Canadian Anti-Spam Legislation: What You Need to Know

Caitlin McElwain

Digital legislation is evolving rapidly, and the Canadian anti-spam legislation that will be in effect starting July 1, 2014, could change the way you communicate with your customers. The purpose of Canada’s anti-spam legislation (CASL) is to encourage the development of businesses’ e-commerce by ensuring confidence and trust in the online marketplace. CASL has been implemented to protect businesses and consumers from unsolicited commercial electronic messages (CEMs), also known as spam. 

As of July 1, 2014, businesses and consumers will need recipients’ express consent to send CEMs, unless one of the law’s exemptions applies. You can get additional information about CASL regulations and its exemptions by visiting the Government of Canada’s website.

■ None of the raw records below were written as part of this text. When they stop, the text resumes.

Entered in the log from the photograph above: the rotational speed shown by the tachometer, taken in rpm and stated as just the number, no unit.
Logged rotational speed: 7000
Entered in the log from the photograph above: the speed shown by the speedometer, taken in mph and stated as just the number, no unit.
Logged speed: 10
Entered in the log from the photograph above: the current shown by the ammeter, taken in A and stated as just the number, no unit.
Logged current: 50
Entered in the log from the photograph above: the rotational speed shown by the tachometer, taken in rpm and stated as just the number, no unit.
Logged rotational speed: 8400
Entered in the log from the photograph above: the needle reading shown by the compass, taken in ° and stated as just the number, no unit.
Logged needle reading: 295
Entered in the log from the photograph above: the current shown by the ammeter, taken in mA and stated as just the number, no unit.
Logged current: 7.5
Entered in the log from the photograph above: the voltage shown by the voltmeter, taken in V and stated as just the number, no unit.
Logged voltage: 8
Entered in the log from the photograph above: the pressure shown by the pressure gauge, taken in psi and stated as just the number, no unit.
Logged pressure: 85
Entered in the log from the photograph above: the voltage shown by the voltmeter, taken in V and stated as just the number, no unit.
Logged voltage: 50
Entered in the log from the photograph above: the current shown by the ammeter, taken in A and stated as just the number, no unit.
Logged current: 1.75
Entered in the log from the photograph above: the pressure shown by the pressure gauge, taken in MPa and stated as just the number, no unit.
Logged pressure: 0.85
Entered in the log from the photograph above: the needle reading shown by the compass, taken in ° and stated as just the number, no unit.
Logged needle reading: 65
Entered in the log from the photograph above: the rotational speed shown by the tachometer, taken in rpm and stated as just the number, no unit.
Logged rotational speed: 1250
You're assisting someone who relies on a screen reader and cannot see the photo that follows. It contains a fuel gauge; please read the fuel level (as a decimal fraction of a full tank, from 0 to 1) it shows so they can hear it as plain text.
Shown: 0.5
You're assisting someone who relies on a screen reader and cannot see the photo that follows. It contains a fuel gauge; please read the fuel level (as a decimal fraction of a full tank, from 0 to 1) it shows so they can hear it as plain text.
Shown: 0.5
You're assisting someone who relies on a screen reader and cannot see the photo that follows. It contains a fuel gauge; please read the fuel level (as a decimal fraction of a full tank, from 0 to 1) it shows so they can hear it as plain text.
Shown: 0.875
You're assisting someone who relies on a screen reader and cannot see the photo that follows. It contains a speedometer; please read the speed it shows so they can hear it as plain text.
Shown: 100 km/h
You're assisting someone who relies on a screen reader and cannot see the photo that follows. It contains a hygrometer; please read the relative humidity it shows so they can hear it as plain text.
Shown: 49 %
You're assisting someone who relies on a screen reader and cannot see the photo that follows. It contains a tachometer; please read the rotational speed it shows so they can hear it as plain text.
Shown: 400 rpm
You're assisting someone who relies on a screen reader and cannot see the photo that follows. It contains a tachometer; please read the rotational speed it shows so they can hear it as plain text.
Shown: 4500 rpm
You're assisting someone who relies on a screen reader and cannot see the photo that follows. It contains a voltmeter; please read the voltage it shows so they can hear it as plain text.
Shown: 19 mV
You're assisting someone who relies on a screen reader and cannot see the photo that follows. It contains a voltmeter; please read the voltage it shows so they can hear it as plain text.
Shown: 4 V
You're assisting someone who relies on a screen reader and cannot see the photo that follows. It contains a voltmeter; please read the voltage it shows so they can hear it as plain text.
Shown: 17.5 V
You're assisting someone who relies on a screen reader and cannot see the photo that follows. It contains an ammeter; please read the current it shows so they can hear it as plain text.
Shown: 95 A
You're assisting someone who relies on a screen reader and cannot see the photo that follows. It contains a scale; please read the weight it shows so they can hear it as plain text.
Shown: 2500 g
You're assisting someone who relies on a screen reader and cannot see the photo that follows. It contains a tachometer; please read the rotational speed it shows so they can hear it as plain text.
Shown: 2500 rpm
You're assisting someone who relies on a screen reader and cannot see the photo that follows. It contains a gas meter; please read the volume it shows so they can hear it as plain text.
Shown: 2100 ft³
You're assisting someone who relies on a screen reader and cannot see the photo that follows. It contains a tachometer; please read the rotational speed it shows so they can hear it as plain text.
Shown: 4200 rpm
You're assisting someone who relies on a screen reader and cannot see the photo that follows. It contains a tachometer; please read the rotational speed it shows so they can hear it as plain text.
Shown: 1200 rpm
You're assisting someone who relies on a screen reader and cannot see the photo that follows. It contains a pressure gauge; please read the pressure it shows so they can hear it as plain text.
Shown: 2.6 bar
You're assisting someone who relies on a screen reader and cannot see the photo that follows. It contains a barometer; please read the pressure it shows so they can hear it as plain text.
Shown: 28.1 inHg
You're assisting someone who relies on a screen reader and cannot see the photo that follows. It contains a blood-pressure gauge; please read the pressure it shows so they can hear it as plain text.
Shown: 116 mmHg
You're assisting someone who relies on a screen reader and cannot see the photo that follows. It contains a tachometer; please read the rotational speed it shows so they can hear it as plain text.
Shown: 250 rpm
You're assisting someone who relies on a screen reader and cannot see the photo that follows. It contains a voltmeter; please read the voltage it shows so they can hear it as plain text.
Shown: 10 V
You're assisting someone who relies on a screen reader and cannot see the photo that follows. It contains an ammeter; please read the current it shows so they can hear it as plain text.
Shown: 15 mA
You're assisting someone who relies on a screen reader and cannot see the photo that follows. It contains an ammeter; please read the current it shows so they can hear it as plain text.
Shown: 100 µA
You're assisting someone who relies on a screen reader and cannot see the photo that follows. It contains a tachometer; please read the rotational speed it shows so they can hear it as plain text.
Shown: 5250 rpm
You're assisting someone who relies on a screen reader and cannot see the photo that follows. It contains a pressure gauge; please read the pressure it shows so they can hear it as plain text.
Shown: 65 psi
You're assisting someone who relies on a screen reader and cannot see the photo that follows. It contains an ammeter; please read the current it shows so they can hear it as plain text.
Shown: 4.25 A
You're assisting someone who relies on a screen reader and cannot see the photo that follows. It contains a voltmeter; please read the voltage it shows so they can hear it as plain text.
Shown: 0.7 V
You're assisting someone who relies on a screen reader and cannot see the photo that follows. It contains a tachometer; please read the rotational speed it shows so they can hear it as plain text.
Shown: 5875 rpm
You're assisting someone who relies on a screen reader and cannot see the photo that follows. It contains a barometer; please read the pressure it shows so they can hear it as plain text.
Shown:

How to get valid consent to comply with CASL

  • Consent must be expressed: your CEM recipients must actively agree to receive your electronic communications.
  • Consent can be oral or in writing: you can obtain consent the next time you meet with potential clients in person or on the phone. You can also get consent through email communication before July 1, 2014. Make sure you document the process and have evidence to prove you obtained the consent validly.
  • Consent request must be clear: the message to obtain recipients’ consents must clearly explain the purpose for which it is being requested.

Express consent is required to send CEMs unless:

  • One of the law’s exemptions applies.
  • There is implied consent.

You’ll be deemed to have received implied consent if: 

  • You have a business relationship with the recipient that has been active in the two years preceding the sending of the CEM.
  • You have received an inquiry for a business quote within the last six months.
  • The recipient has provided or published his electronic address without any restriction, and the CEM relates to the recipient’s business.

Electronic marketing is evolving at a fast pace and is a powerful marketing tool to develop a new client base and build loyalty toward your brand. As a company, you might already have an entire database of subscribers who have agreed to receive information and promotions about your business. In order to maintain your reach and be in line with CASL, we strongly encourage you to determine if the electronic addresses your company gathered previously can be used after July 1, 2014, and to ensure that all future electronic communications are compliant with CASL. Furthermore, you should maintain a record of each consent you obtain. 

We also invite you to take a look at the mandatory content requirements for CEMs set out by the Canadian Radio-Television and Telecommunications Commission (CRTC). 

The foregoing provides only an overview and does not constitute legal advice. Readers are cautioned against making any decisions based on this material alone. Rather, we strongly advise you to obtain specific legal advice.